* [DIRECTIONS FOR THIS TASK] Every entry is to be printed again precisely as given.

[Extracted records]
-- -- --

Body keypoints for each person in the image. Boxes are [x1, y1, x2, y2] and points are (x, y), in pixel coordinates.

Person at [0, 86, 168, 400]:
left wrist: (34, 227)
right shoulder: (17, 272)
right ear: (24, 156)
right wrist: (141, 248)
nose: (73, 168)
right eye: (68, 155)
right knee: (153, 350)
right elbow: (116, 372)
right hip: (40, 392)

-- -- --

* [WRITTEN SOLUTION]
Body keypoints for each person in the image. Boxes are [x1, y1, x2, y2] and points are (x, y), in pixel coordinates.

Person at [0, 86, 168, 400]:
left wrist: (34, 227)
right shoulder: (17, 272)
right ear: (24, 156)
right wrist: (141, 248)
nose: (73, 168)
right eye: (68, 155)
right knee: (153, 350)
right elbow: (116, 372)
right hip: (40, 392)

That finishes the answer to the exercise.